• [Task goal]: Continue the passage on the summary judgment standard from where it stops.

• [Passage shown]:
────────────────────
Once the moving party has met this burden, the opposing party "'must do more than simply show that there is some metaphysical doubt as to the material facts. . . . [T]he nonmoving party must come forward with specific facts showing that there is a genuine issue for trial.'" Caldarola v. Calabrese, 298 F.3d 156, 160 (2d Cir. 2002) (quoting Matsushita, 475 U.S. at 586-87 (emphasis in original)). "If a party fails to properly support an assertion of fact or fails to properly address another party's assertion of fact as required by Rule 56(c), the court may . . . grant summary judgment if the motion and supporting materials — including the facts considered undisputed — show that the movant is entitled to it." Fed. R. Civ. P. 56(e).

The Court is compelled to draw all reasonable inferences in favor of the nonmoving party, Matsushita, 475 U.S. at 586, and a genuine dispute exists if a reasonable jury could find in favor of the non-moving party. See Anderson v. Liberty Lobby, Inc., 477 U.S. 242, 248, 106 S. Ct. 2505, 2510, 91 L. Ed. 2d 202 (1986). However, "[i]f the evidence is merely colorable, or is not significantly probative, summary judgment may be granted." Anderson, 477 U.S. at 249-50 (citations omitted). "[T]he mere existence of some alleged factual dispute between the parties" alone will not defeat a properly supported motion for summary judgment. Id. at 247-4805. "Thus, the nonmoving party may not rest upon mere conclusory allegations or denials but must set forth 'concrete particulars' showing that a trial is needed." R.G. Grp., Inc. v. Horn & Hardart Co., 751 F.2d 69, 77 (2d Cir. 1984) (quoting S.E.C. v. Res. Automation Corp., 585 F.2d 31, 33 (2d Cir. 1978)). It is insufficient for the nonmovant "'merely to assert aconclusion without supplying supporting arguments or facts.'" BellSouth Telecomms., Inc. v. W.R. Grace & Co., 77 F.3d 603, 615 (2d Cir. 1996) (quoting Res. Automation Corp., 585 F.2d at 33).
────────────────────
• [Dataset records]:
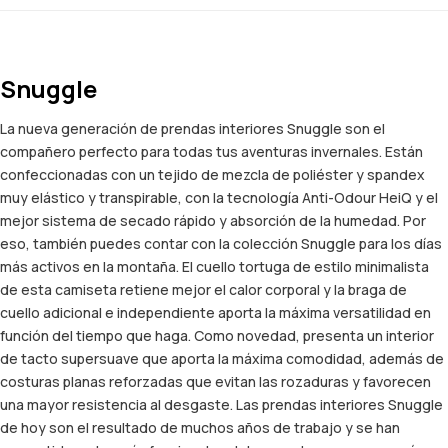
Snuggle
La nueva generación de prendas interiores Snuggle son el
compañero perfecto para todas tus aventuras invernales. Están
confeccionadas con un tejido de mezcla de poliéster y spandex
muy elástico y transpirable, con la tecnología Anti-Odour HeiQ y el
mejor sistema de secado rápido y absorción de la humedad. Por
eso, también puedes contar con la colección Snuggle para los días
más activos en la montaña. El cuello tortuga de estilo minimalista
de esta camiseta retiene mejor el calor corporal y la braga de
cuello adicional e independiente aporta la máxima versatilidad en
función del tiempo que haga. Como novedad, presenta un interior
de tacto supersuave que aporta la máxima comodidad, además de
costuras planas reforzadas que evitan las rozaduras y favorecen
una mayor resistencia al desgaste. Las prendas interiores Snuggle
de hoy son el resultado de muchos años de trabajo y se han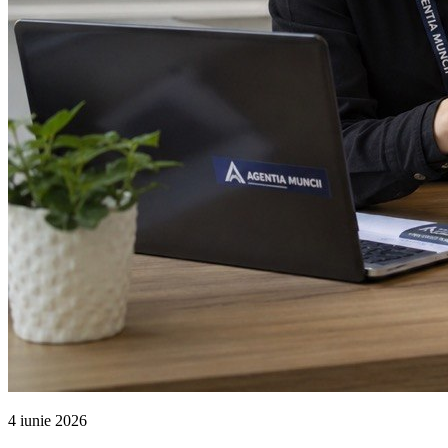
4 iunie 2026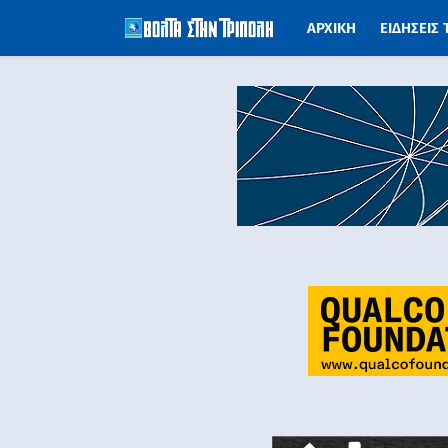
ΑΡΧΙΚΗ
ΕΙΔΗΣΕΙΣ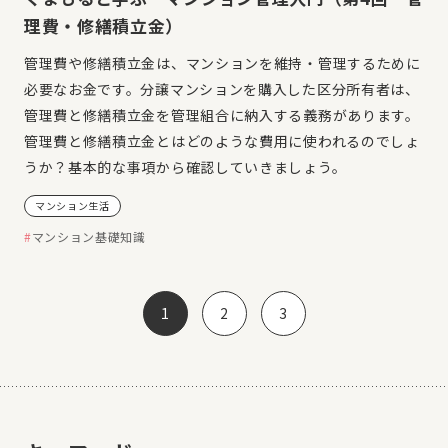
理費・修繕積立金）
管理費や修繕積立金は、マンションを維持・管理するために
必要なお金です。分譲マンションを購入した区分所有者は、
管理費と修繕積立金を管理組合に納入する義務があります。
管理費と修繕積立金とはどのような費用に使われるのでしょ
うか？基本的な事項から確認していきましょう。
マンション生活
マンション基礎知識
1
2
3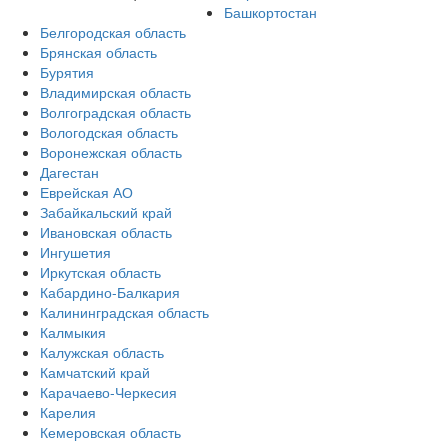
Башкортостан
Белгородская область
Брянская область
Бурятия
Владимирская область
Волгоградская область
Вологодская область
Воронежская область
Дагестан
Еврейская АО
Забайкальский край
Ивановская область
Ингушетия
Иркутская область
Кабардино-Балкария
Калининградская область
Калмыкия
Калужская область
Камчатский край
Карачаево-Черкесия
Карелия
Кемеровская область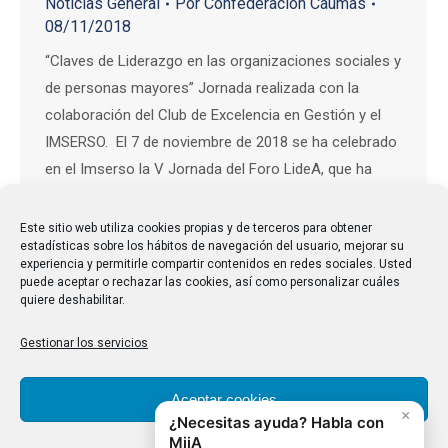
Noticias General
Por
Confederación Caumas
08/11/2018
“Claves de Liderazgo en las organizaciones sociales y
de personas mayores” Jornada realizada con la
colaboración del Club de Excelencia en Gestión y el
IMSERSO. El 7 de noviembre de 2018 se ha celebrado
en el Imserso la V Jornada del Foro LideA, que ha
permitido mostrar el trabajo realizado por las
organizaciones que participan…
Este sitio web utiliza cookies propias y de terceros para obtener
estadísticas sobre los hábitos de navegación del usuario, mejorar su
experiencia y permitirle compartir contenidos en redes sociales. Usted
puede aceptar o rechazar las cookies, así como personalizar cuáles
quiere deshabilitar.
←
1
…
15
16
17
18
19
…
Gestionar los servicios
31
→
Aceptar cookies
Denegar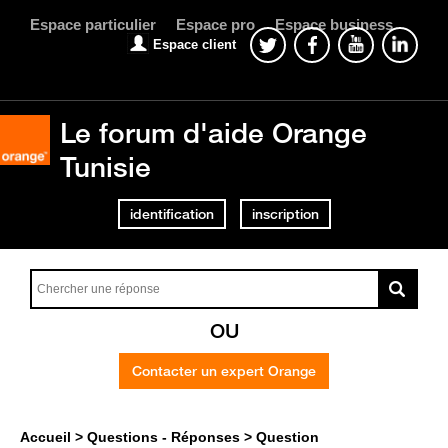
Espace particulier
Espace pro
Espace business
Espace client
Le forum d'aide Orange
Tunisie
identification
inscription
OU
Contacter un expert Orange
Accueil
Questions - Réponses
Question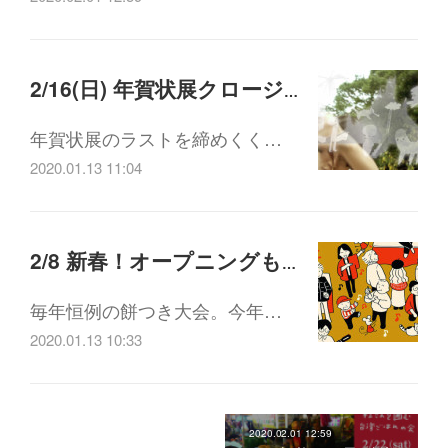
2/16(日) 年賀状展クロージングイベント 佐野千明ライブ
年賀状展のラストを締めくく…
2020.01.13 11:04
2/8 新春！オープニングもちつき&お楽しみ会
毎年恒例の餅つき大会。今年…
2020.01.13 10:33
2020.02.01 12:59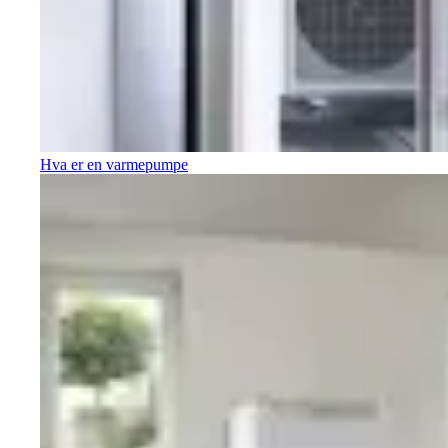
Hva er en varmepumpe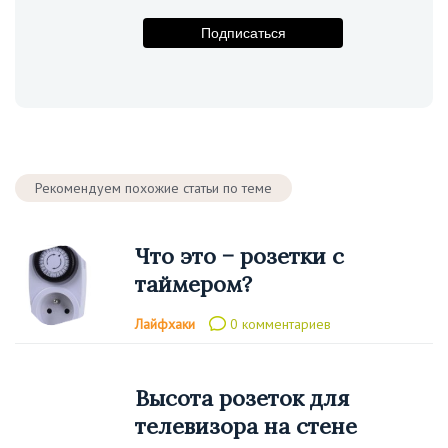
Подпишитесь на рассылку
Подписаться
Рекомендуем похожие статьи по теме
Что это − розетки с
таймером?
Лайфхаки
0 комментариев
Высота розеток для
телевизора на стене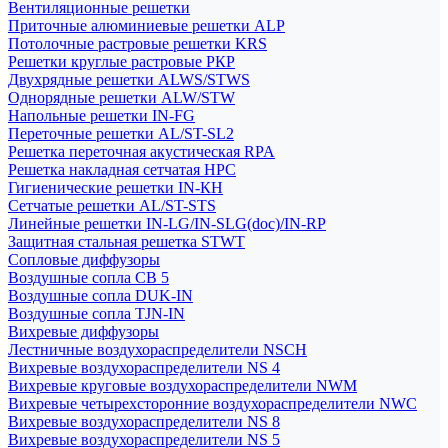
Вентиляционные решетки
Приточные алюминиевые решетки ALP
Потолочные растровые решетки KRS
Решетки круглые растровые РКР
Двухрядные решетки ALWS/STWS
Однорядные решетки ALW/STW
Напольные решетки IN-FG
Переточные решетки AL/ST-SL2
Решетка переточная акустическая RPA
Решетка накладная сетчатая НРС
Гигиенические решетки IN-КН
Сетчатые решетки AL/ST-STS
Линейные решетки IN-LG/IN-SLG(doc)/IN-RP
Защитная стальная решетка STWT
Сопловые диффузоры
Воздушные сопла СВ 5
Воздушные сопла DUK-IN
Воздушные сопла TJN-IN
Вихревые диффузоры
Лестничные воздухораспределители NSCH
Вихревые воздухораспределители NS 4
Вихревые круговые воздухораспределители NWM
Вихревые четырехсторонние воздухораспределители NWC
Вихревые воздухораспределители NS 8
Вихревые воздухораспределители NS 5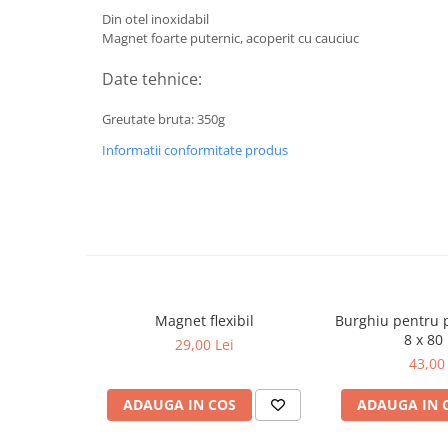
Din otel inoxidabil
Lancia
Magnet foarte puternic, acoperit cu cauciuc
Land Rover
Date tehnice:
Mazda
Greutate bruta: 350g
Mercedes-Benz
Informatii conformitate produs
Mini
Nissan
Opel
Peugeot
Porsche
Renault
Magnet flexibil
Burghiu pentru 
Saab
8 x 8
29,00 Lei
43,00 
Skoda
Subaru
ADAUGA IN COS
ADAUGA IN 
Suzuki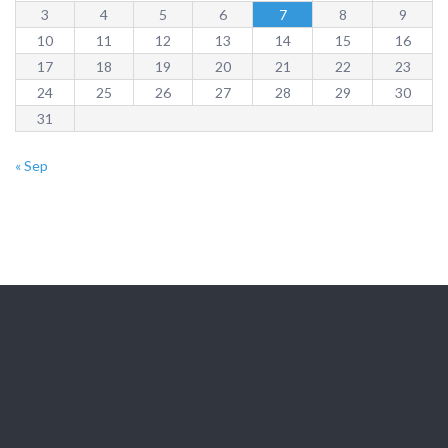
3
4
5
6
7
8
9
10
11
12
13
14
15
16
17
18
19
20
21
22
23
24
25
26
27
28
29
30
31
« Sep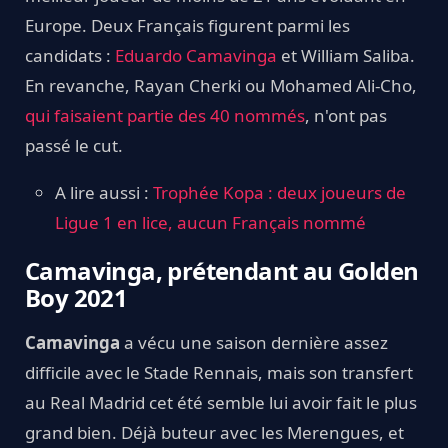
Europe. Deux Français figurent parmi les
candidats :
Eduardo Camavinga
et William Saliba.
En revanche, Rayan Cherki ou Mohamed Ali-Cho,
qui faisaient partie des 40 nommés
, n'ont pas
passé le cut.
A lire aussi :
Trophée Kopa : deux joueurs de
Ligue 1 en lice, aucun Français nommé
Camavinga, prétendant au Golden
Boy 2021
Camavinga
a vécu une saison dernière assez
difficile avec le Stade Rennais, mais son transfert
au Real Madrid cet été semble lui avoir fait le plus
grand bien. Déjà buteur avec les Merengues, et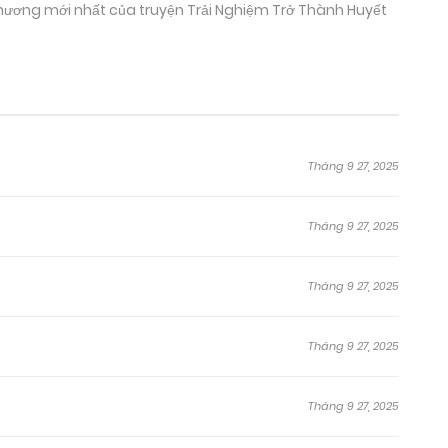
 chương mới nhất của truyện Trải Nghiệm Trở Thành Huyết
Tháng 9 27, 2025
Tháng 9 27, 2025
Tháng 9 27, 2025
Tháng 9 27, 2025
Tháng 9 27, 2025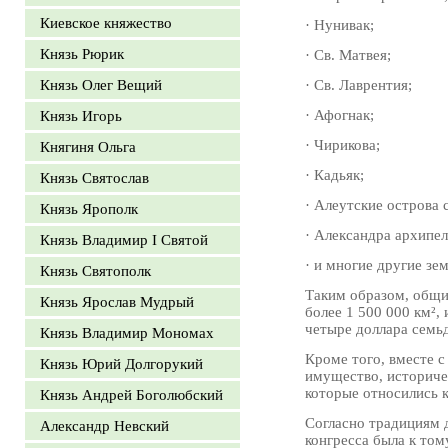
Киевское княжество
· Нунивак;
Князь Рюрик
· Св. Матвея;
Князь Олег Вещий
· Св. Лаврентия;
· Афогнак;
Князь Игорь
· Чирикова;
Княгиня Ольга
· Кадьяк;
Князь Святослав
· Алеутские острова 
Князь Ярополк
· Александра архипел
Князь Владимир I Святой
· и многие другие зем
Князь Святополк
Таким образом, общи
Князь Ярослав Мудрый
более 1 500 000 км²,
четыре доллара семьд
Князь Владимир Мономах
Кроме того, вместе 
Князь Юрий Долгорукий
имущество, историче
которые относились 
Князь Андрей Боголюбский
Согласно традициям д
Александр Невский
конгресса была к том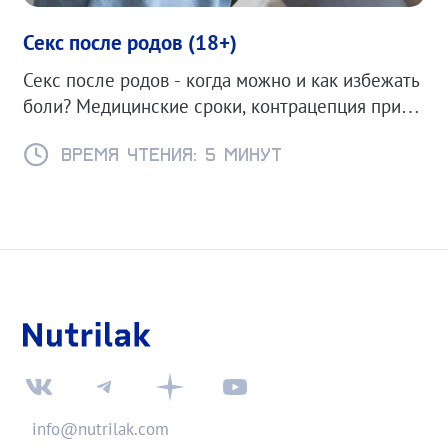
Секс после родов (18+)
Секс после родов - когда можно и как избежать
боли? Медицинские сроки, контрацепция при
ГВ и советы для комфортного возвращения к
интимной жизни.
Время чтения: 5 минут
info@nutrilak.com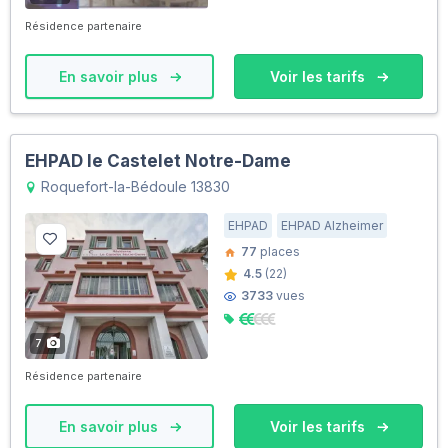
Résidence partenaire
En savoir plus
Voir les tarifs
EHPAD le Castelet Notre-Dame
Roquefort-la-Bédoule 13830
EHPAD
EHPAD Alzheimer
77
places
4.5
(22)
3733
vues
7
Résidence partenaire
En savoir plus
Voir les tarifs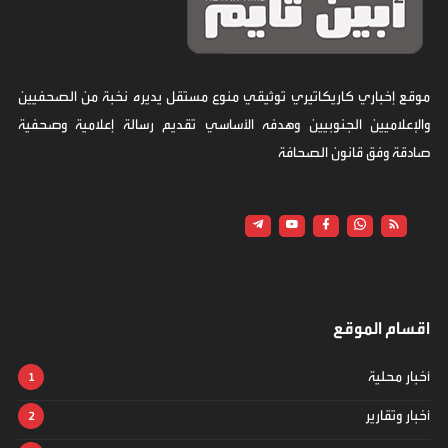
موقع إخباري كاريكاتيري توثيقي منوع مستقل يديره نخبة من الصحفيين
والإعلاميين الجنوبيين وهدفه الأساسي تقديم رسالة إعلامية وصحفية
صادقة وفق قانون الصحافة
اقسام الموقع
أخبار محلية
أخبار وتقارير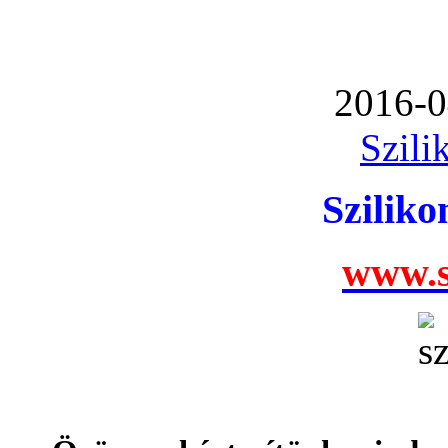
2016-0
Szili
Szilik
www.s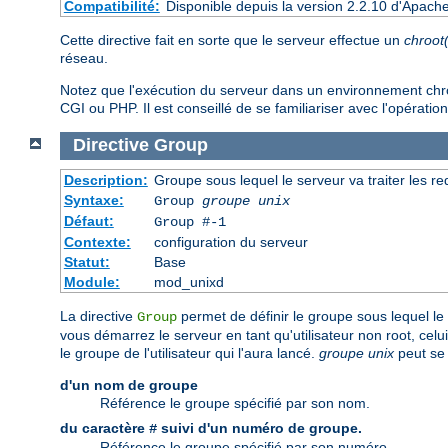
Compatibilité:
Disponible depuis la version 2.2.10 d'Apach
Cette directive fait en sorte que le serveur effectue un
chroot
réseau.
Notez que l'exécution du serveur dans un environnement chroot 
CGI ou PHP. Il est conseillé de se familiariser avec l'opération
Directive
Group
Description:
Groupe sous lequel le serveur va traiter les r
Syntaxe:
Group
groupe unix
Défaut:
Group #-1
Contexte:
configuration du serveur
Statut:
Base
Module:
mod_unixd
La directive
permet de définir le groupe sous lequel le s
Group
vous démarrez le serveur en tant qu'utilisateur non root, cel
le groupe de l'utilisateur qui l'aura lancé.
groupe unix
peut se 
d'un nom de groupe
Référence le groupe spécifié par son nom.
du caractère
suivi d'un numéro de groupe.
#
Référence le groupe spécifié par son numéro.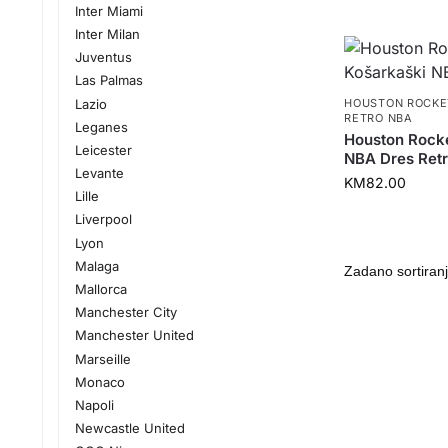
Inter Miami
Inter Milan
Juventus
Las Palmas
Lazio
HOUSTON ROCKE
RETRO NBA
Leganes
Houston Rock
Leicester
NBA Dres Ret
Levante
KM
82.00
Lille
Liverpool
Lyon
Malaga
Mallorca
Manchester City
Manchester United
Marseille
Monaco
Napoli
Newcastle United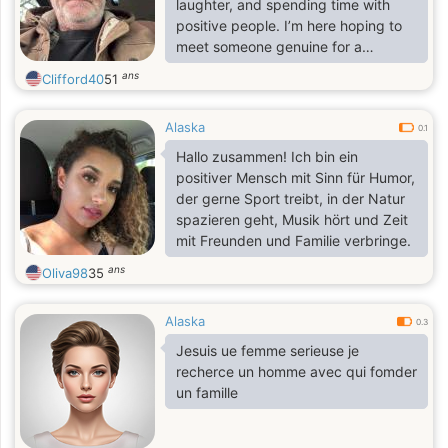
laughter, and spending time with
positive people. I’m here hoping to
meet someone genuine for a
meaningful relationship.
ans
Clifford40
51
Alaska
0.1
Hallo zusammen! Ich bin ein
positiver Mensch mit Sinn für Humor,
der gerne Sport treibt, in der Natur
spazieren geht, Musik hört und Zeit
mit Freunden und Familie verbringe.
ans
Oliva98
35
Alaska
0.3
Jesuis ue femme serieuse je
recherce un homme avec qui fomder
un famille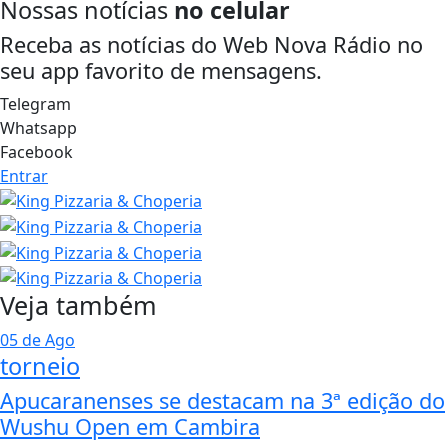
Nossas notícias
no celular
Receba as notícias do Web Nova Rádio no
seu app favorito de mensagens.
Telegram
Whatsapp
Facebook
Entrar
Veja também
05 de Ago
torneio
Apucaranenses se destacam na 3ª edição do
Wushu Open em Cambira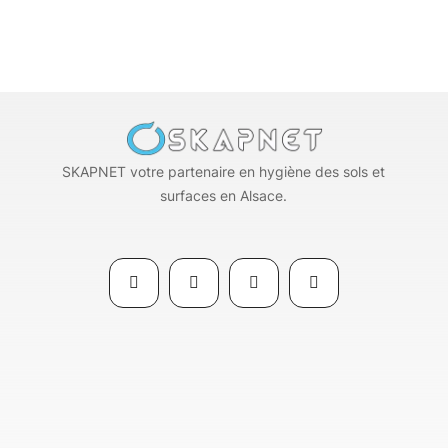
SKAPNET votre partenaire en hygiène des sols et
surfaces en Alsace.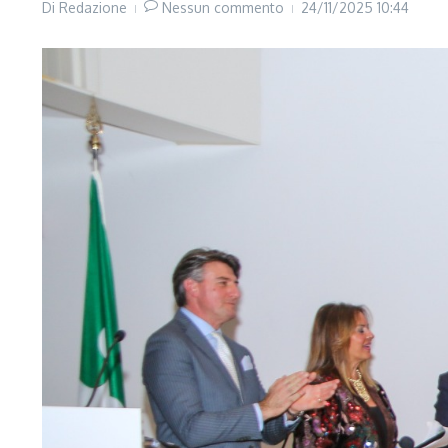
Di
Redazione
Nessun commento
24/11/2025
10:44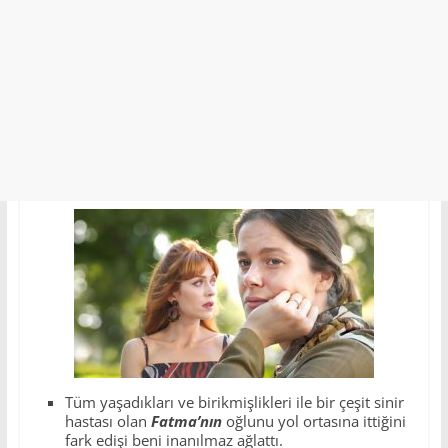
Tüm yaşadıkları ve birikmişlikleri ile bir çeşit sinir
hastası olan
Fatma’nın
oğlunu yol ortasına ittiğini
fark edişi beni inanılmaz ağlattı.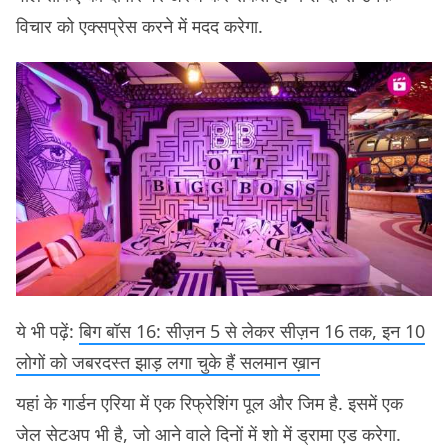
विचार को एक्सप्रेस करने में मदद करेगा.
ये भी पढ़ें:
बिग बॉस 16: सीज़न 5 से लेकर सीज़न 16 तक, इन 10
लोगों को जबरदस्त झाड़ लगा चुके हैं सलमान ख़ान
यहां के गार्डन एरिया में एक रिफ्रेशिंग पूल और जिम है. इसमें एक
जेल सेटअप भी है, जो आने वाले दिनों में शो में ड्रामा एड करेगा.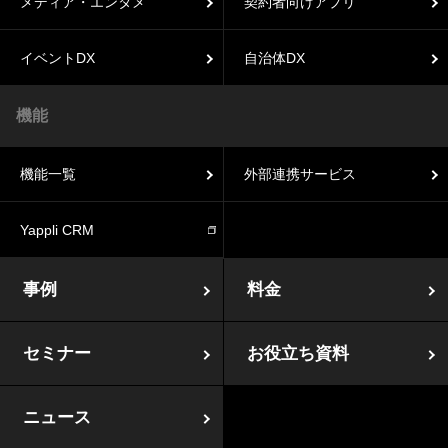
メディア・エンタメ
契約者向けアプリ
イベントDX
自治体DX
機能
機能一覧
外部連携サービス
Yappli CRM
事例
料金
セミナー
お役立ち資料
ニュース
────────────────────
• [Answer box]:
II. Local Civil Rule 56.1

In support of its motion, Taylor & Fulton submitted a statement pursuant to Local Rule 56.1. "Local Rule 56.1 was adopted to aid the courts in deciding summary judgment motions by quickly identifying disputed material facts." T.Y. v. N.Y. City Dep't of Educ., 584 F.3d 412, 417 (2d Cir. 2009). The Rule requires that a party moving for summary judgment submit a list of the material facts as to which there is no genuine issue to be tried, along with "citation to evidence which would be admissible, set forth as required by Federal Rule of Civil Procedure 56(e)." Loc. Civ. R. 56.1. The party opposing a motion for summary judgment must submit a corresponding statement, responding to the movant's facts, and any fact not specifically controverted is deemed admitted for purposes of summary judgment. Where the nonmovant opposes a statement of fact, his Rule 56.1 statement must also "be followed by citation to evidence which would be admissible." Local Civ. R. 56.1(d).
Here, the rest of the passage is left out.